## TASK REQUIREMENTS
Repeat the records exactly, minus the pictures.

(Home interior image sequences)
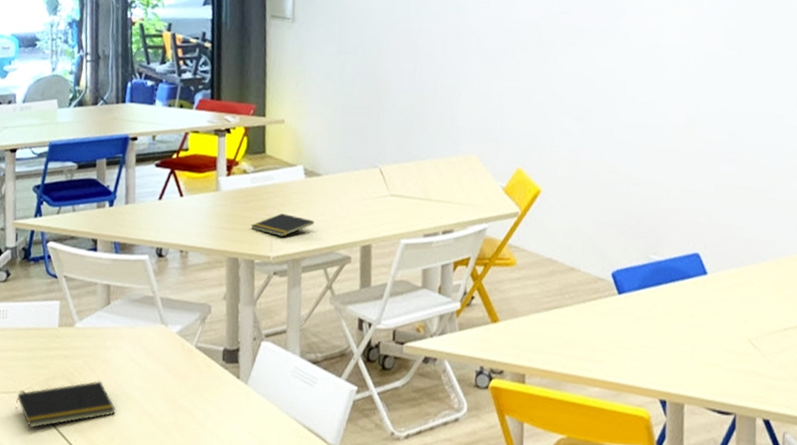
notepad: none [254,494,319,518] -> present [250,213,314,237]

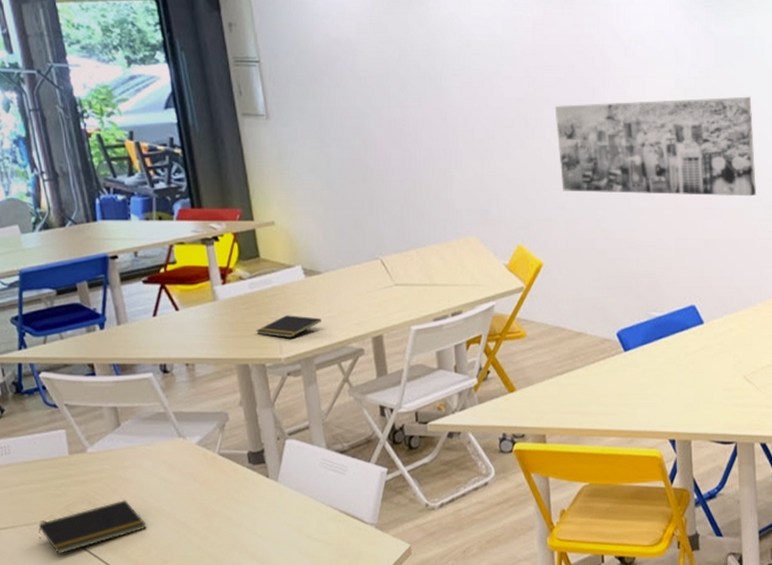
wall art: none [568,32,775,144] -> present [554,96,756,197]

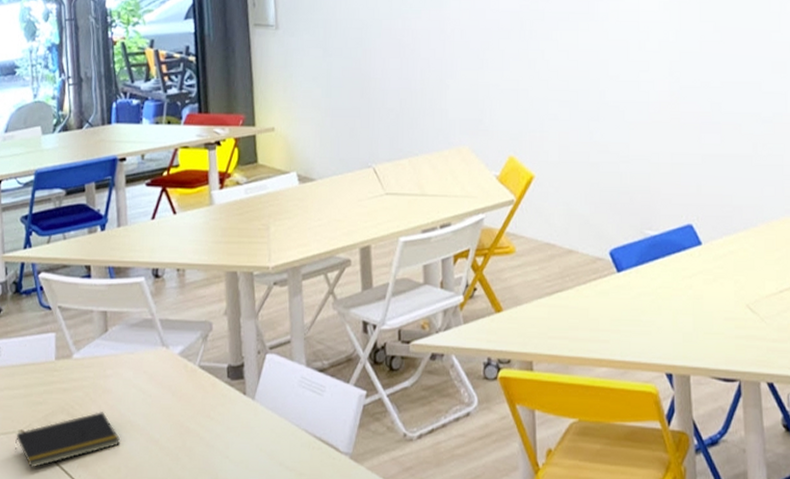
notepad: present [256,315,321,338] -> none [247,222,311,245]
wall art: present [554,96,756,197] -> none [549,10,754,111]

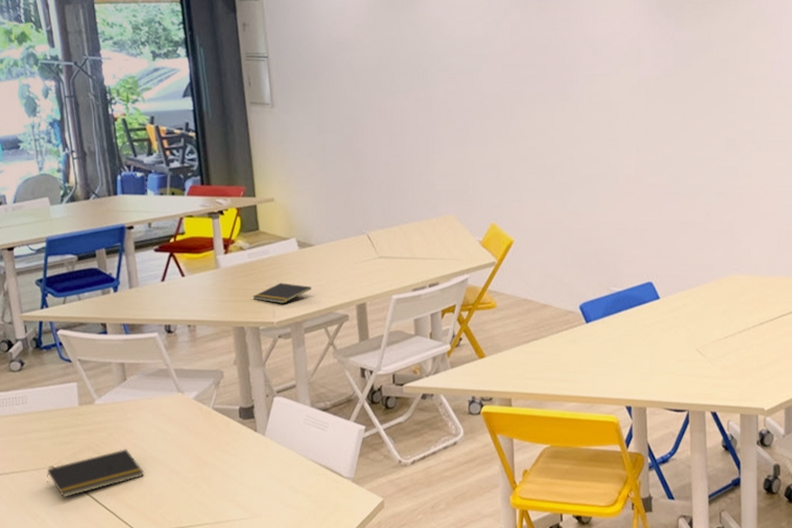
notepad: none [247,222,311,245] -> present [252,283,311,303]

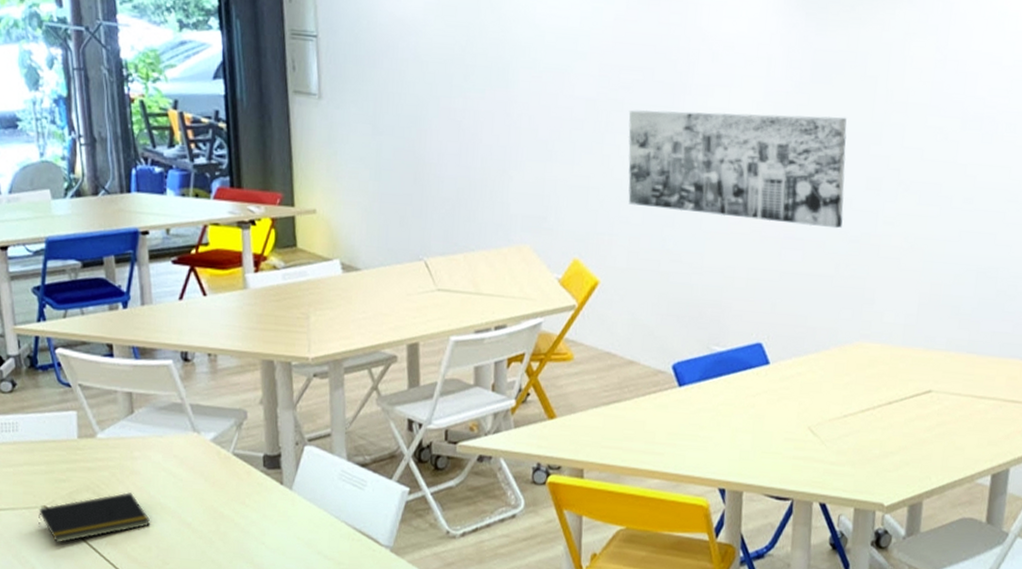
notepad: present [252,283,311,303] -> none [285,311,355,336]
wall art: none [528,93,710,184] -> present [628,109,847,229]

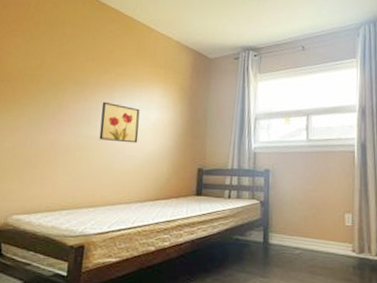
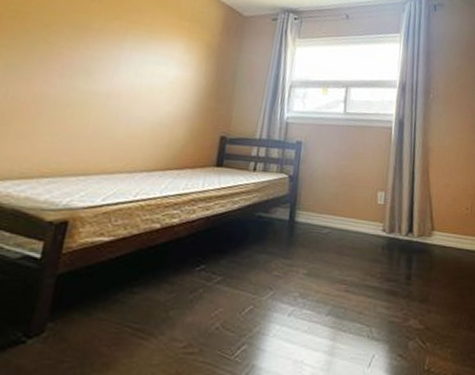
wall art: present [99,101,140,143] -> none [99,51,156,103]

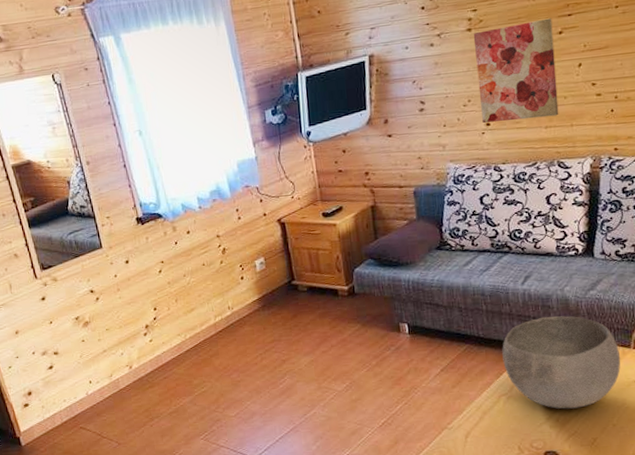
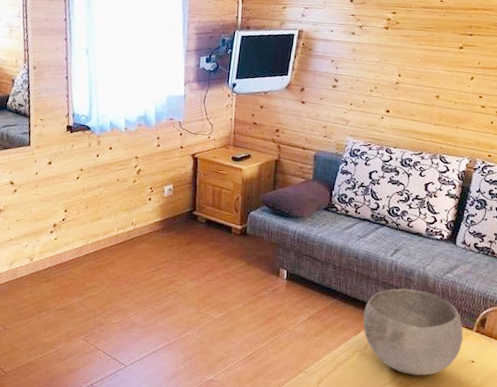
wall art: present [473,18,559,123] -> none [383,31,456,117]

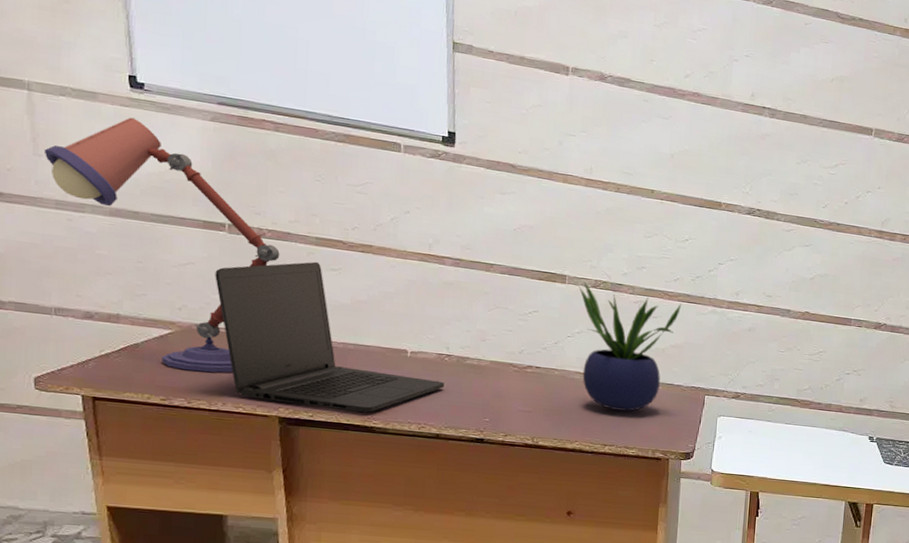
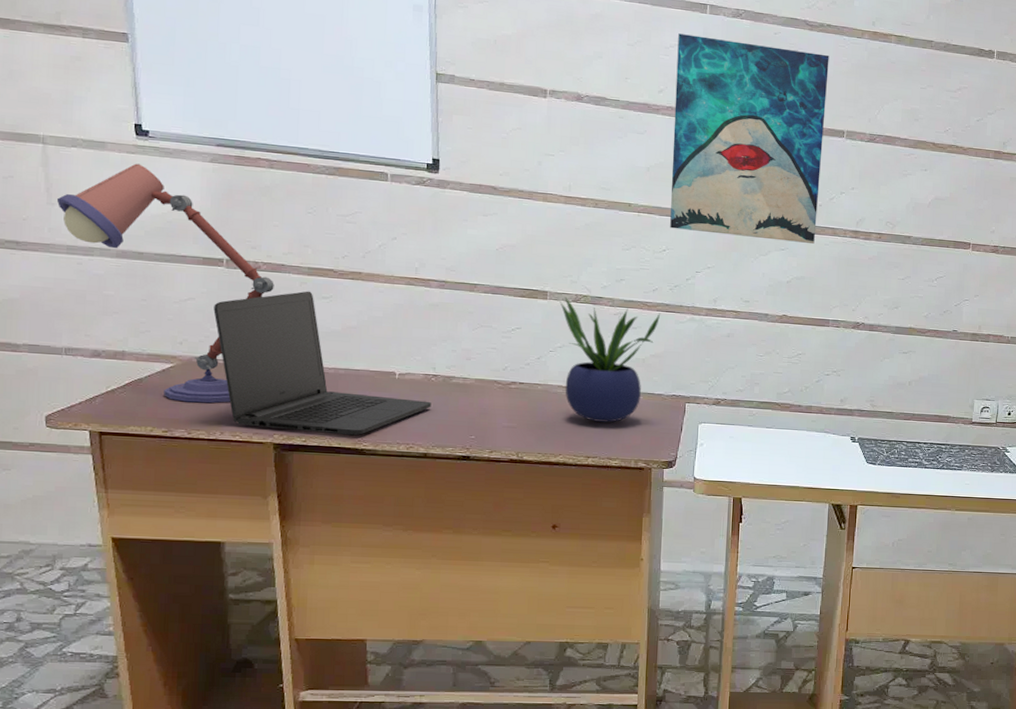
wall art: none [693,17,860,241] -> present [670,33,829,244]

## RESULT OF THIS TASK
notepad: none [254,494,319,518] -> present [250,213,314,237]

wall art: none [568,32,775,144] -> present [554,96,756,197]

notepad: present [256,315,321,338] -> none [247,222,311,245]
wall art: present [554,96,756,197] -> none [549,10,754,111]

notepad: none [247,222,311,245] -> present [252,283,311,303]

notepad: present [252,283,311,303] -> none [285,311,355,336]
wall art: none [528,93,710,184] -> present [628,109,847,229]

wall art: present [99,101,140,143] -> none [99,51,156,103]

wall art: present [473,18,559,123] -> none [383,31,456,117]

wall art: none [693,17,860,241] -> present [670,33,829,244]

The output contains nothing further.